[WHAT YOU ARE ASKED TO DO]: Please transcribe the listing that follows exactly; images are to be excluded.

________________

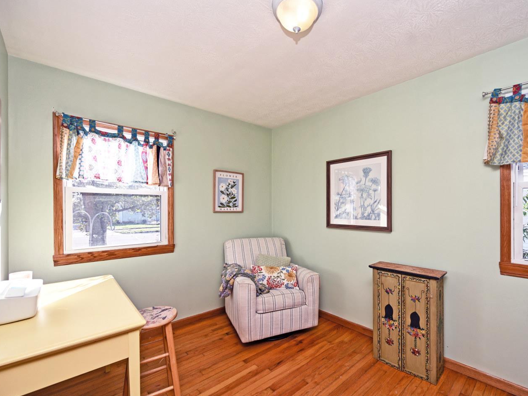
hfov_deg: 94.1
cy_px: 208
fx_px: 244
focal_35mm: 16
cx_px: 295
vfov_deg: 78.0
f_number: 5.6
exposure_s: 1/125
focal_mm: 14
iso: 200
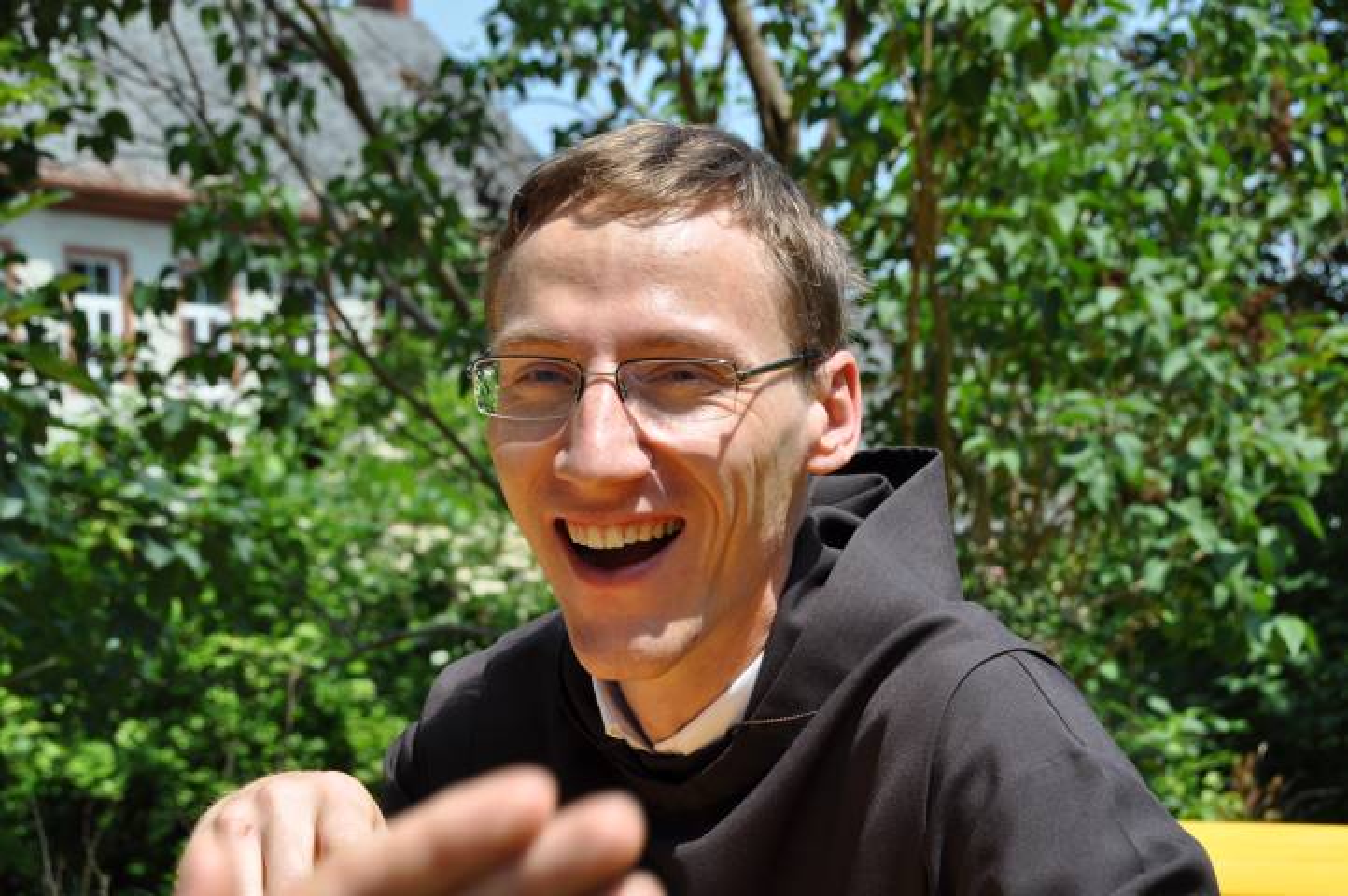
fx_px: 2693
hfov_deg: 28.1
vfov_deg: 18.9
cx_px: 674
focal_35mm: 72
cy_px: 448
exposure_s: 1/250
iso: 200
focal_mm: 48
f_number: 8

________________

[EXERCISE RESULT]:
hfov_deg: 94.1
cy_px: 208
fx_px: 244
focal_35mm: 16
cx_px: 295
vfov_deg: 78.0
f_number: 5.6
exposure_s: 1/125
focal_mm: 14
iso: 200
fx_px: 2693
hfov_deg: 28.1
vfov_deg: 18.9
cx_px: 674
focal_35mm: 72
cy_px: 448
exposure_s: 1/250
iso: 200
focal_mm: 48
f_number: 8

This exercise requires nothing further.